§ **Job item**
Starting from the first line, set down the entire listing exactly.

§ **Records for the task**

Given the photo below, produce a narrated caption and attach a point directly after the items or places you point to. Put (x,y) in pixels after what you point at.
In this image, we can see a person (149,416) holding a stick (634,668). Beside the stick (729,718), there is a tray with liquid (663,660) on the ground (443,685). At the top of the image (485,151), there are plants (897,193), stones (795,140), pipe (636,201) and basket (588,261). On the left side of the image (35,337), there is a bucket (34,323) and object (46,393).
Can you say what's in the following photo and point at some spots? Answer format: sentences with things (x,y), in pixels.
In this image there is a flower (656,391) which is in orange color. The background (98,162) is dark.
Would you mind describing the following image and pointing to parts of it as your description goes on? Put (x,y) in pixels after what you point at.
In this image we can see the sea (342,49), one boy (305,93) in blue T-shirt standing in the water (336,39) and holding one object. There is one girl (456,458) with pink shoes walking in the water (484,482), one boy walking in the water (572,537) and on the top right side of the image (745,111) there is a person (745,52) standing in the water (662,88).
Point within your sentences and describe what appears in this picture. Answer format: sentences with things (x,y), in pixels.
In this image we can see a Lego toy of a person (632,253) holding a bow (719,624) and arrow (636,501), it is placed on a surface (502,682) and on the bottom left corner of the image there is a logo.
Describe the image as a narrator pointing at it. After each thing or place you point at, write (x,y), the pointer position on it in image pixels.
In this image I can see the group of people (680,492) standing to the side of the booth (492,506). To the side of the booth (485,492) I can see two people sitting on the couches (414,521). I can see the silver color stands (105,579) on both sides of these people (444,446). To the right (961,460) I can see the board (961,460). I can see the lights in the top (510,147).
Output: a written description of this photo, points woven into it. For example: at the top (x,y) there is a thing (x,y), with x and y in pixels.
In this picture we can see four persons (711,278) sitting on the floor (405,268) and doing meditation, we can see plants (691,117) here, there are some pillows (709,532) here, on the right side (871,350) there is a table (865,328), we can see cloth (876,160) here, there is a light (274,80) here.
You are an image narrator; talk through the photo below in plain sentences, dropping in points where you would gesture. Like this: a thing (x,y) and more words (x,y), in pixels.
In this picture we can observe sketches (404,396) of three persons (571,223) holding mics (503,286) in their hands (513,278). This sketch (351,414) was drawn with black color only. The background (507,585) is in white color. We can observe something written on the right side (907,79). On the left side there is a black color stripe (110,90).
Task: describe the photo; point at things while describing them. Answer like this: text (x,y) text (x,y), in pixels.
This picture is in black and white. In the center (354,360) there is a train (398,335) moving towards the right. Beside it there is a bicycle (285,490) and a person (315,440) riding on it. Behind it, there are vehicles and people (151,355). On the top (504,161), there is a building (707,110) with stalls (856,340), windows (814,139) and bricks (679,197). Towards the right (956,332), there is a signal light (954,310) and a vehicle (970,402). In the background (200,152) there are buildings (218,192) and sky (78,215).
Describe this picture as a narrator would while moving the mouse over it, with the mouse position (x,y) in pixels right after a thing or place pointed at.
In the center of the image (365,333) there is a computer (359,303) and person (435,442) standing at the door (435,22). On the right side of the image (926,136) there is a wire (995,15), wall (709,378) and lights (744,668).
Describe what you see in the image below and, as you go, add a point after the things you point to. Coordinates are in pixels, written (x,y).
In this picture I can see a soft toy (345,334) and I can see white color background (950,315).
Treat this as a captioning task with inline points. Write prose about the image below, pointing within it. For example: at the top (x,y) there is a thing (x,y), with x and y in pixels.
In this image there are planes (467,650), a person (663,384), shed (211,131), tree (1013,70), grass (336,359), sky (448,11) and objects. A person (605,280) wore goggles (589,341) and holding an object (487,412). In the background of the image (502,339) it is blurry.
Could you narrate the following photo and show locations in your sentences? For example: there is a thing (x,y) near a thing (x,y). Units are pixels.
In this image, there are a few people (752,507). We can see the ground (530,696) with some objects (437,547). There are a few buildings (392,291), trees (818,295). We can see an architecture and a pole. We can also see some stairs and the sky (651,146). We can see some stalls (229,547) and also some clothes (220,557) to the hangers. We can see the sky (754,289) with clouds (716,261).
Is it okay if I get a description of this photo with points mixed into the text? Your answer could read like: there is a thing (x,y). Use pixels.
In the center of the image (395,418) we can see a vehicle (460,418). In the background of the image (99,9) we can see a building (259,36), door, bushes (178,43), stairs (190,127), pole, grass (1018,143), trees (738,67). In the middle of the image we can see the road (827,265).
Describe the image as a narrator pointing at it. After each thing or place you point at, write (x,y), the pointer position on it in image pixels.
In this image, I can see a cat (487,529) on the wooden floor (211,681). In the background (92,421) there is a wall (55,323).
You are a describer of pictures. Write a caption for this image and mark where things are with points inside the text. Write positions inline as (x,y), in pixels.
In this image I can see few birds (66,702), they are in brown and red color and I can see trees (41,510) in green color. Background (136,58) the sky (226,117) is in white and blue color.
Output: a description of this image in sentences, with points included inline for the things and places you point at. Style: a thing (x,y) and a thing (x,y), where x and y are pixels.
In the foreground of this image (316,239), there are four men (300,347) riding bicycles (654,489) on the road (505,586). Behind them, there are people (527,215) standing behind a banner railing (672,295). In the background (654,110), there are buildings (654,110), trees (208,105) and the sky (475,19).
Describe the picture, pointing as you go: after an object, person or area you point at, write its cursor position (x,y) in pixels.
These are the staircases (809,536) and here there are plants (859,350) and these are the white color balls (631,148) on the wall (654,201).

§ **Answer to this problem**
Given the photo below, produce a narrated caption and attach a point directly after the items or places you point to. Put (x,y) in pixels after what you point at.
In this image, we can see a person (149,416) holding a stick (634,668). Beside the stick (729,718), there is a tray with liquid (663,660) on the ground (443,685). At the top of the image (485,151), there are plants (897,193), stones (795,140), pipe (636,201) and basket (588,261). On the left side of the image (35,337), there is a bucket (34,323) and object (46,393).
Can you say what's in the following photo and point at some spots? Answer format: sentences with things (x,y), in pixels.
In this image there is a flower (656,391) which is in orange color. The background (98,162) is dark.
Would you mind describing the following image and pointing to parts of it as your description goes on? Put (x,y) in pixels after what you point at.
In this image we can see the sea (342,49), one boy (305,93) in blue T-shirt standing in the water (336,39) and holding one object. There is one girl (456,458) with pink shoes walking in the water (484,482), one boy walking in the water (572,537) and on the top right side of the image (745,111) there is a person (745,52) standing in the water (662,88).
Point within your sentences and describe what appears in this picture. Answer format: sentences with things (x,y), in pixels.
In this image we can see a Lego toy of a person (632,253) holding a bow (719,624) and arrow (636,501), it is placed on a surface (502,682) and on the bottom left corner of the image there is a logo.
Describe the image as a narrator pointing at it. After each thing or place you point at, write (x,y), the pointer position on it in image pixels.
In this image I can see the group of people (680,492) standing to the side of the booth (492,506). To the side of the booth (485,492) I can see two people sitting on the couches (414,521). I can see the silver color stands (105,579) on both sides of these people (444,446). To the right (961,460) I can see the board (961,460). I can see the lights in the top (510,147).
Output: a written description of this photo, points woven into it. For example: at the top (x,y) there is a thing (x,y), with x and y in pixels.
In this picture we can see four persons (711,278) sitting on the floor (405,268) and doing meditation, we can see plants (691,117) here, there are some pillows (709,532) here, on the right side (871,350) there is a table (865,328), we can see cloth (876,160) here, there is a light (274,80) here.
You are an image narrator; talk through the photo below in plain sentences, dropping in points where you would gesture. Like this: a thing (x,y) and more words (x,y), in pixels.
In this picture we can observe sketches (404,396) of three persons (571,223) holding mics (503,286) in their hands (513,278). This sketch (351,414) was drawn with black color only. The background (507,585) is in white color. We can observe something written on the right side (907,79). On the left side there is a black color stripe (110,90).
Task: describe the photo; point at things while describing them. Answer like this: text (x,y) text (x,y), in pixels.
This picture is in black and white. In the center (354,360) there is a train (398,335) moving towards the right. Beside it there is a bicycle (285,490) and a person (315,440) riding on it. Behind it, there are vehicles and people (151,355). On the top (504,161), there is a building (707,110) with stalls (856,340), windows (814,139) and bricks (679,197). Towards the right (956,332), there is a signal light (954,310) and a vehicle (970,402). In the background (200,152) there are buildings (218,192) and sky (78,215).
Describe this picture as a narrator would while moving the mouse over it, with the mouse position (x,y) in pixels right after a thing or place pointed at.
In the center of the image (365,333) there is a computer (359,303) and person (435,442) standing at the door (435,22). On the right side of the image (926,136) there is a wire (995,15), wall (709,378) and lights (744,668).
Describe what you see in the image below and, as you go, add a point after the things you point to. Coordinates are in pixels, written (x,y).
In this picture I can see a soft toy (345,334) and I can see white color background (950,315).
Treat this as a captioning task with inline points. Write prose about the image below, pointing within it. For example: at the top (x,y) there is a thing (x,y), with x and y in pixels.
In this image there are planes (467,650), a person (663,384), shed (211,131), tree (1013,70), grass (336,359), sky (448,11) and objects. A person (605,280) wore goggles (589,341) and holding an object (487,412). In the background of the image (502,339) it is blurry.
Could you narrate the following photo and show locations in your sentences? For example: there is a thing (x,y) near a thing (x,y). Units are pixels.
In this image, there are a few people (752,507). We can see the ground (530,696) with some objects (437,547). There are a few buildings (392,291), trees (818,295). We can see an architecture and a pole. We can also see some stairs and the sky (651,146). We can see some stalls (229,547) and also some clothes (220,557) to the hangers. We can see the sky (754,289) with clouds (716,261).
Is it okay if I get a description of this photo with points mixed into the text? Your answer could read like: there is a thing (x,y). Use pixels.
In the center of the image (395,418) we can see a vehicle (460,418). In the background of the image (99,9) we can see a building (259,36), door, bushes (178,43), stairs (190,127), pole, grass (1018,143), trees (738,67). In the middle of the image we can see the road (827,265).
Describe the image as a narrator pointing at it. After each thing or place you point at, write (x,y), the pointer position on it in image pixels.
In this image, I can see a cat (487,529) on the wooden floor (211,681). In the background (92,421) there is a wall (55,323).
You are a describer of pictures. Write a caption for this image and mark where things are with points inside the text. Write positions inline as (x,y), in pixels.
In this image I can see few birds (66,702), they are in brown and red color and I can see trees (41,510) in green color. Background (136,58) the sky (226,117) is in white and blue color.
Output: a description of this image in sentences, with points included inline for the things and places you point at. Style: a thing (x,y) and a thing (x,y), where x and y are pixels.
In the foreground of this image (316,239), there are four men (300,347) riding bicycles (654,489) on the road (505,586). Behind them, there are people (527,215) standing behind a banner railing (672,295). In the background (654,110), there are buildings (654,110), trees (208,105) and the sky (475,19).
Describe the picture, pointing as you go: after an object, person or area you point at, write its cursor position (x,y) in pixels.
These are the staircases (809,536) and here there are plants (859,350) and these are the white color balls (631,148) on the wall (654,201).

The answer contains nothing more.